* [What is being asked]
Rewrite the lines of the items starting with the line with "phylum: Tracheophyta" and going on through the line with "common name: Aleutian mugwort", replacing "name" with "label" and leaving everything else as it stands. Give only those lines.

>> Begin Input rows

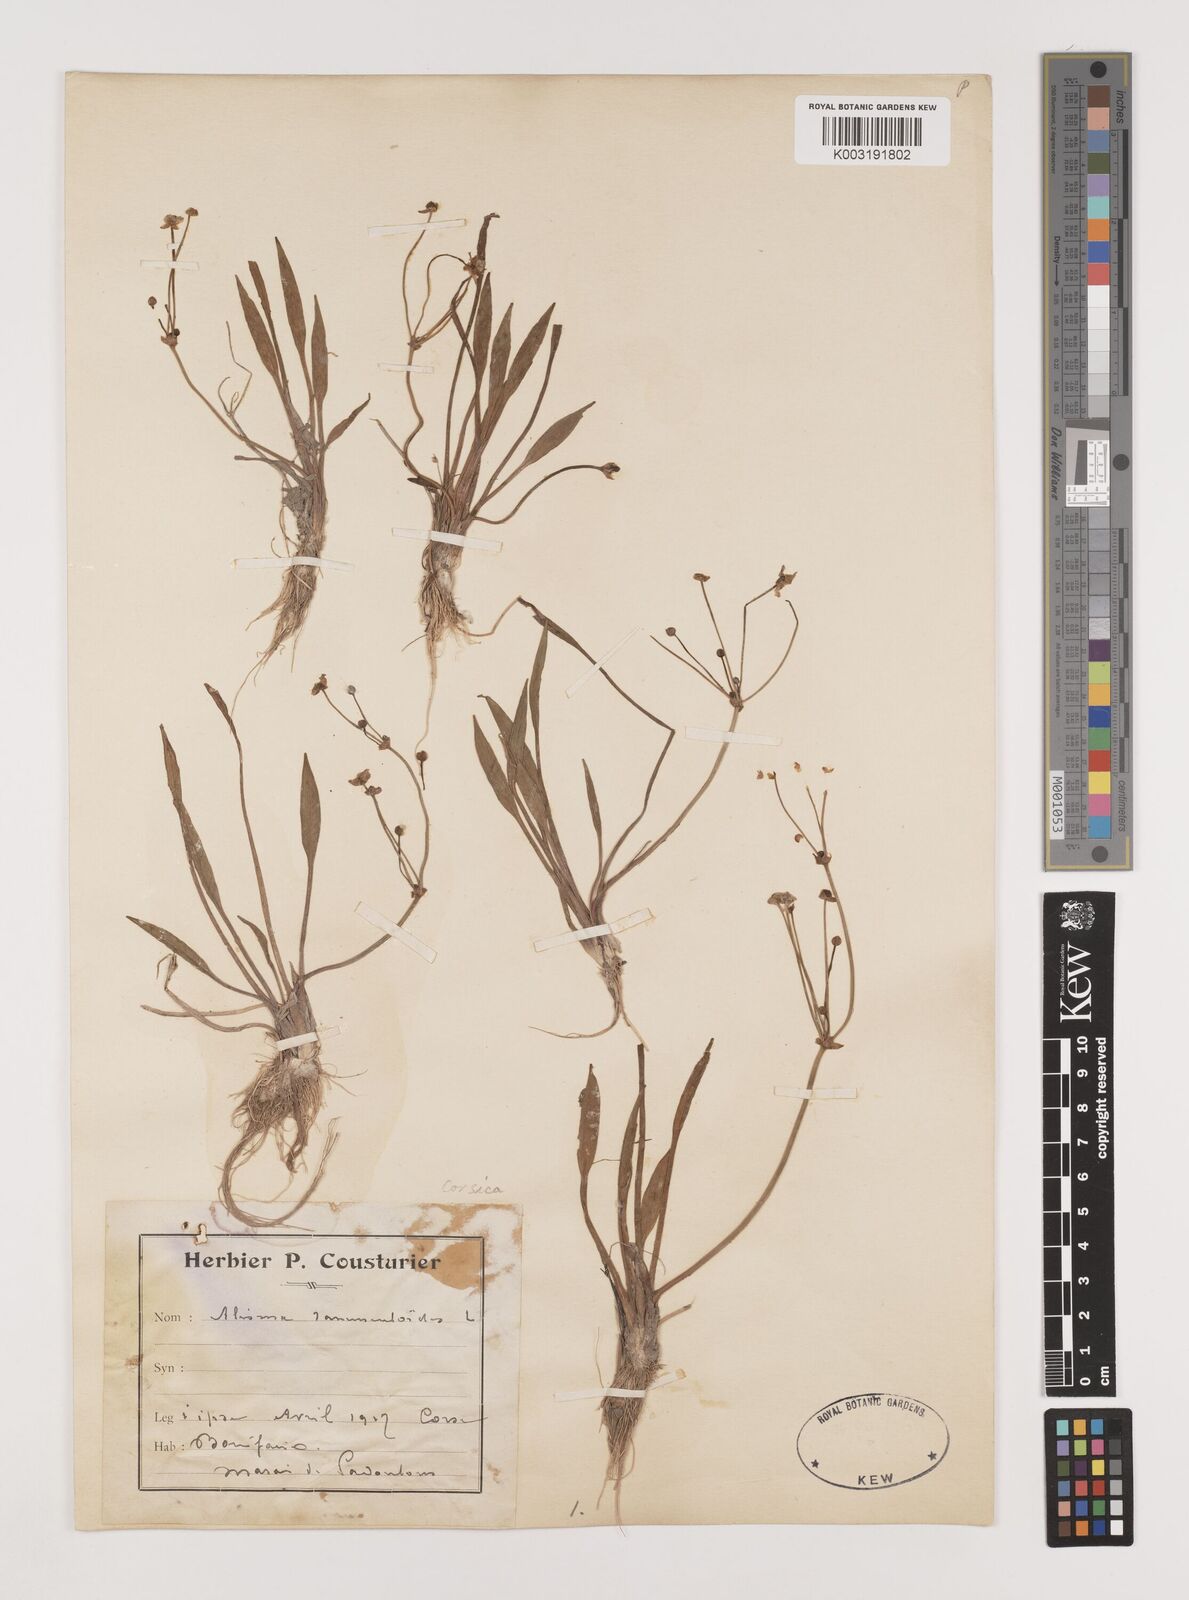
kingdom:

>> End Input rows
>> Begin Input rows

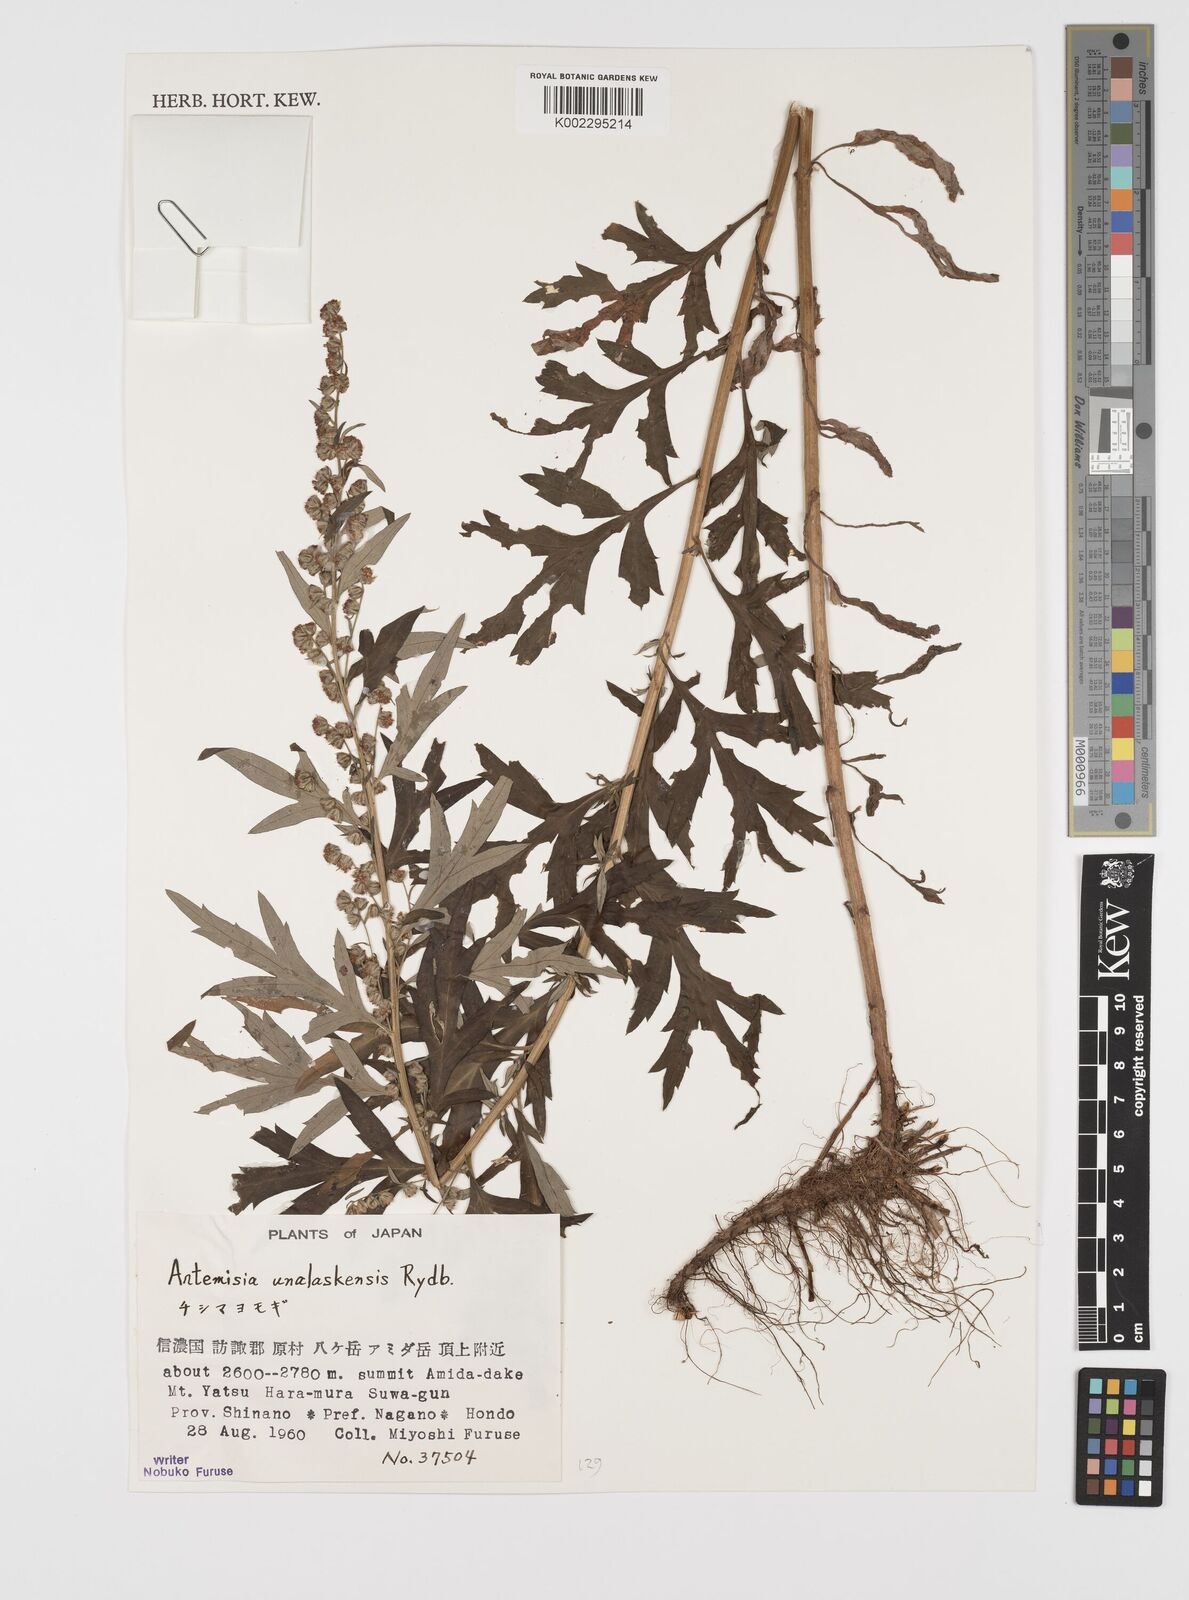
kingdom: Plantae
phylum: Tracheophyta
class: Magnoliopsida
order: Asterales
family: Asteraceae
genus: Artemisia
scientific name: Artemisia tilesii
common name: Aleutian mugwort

>> End Input rows

* [Reply to the task]
phylum: Tracheophyta
class: Magnoliopsida
order: Asterales
family: Asteraceae
genus: Artemisia
scientific label: Artemisia tilesii
common label: Aleutian mugwort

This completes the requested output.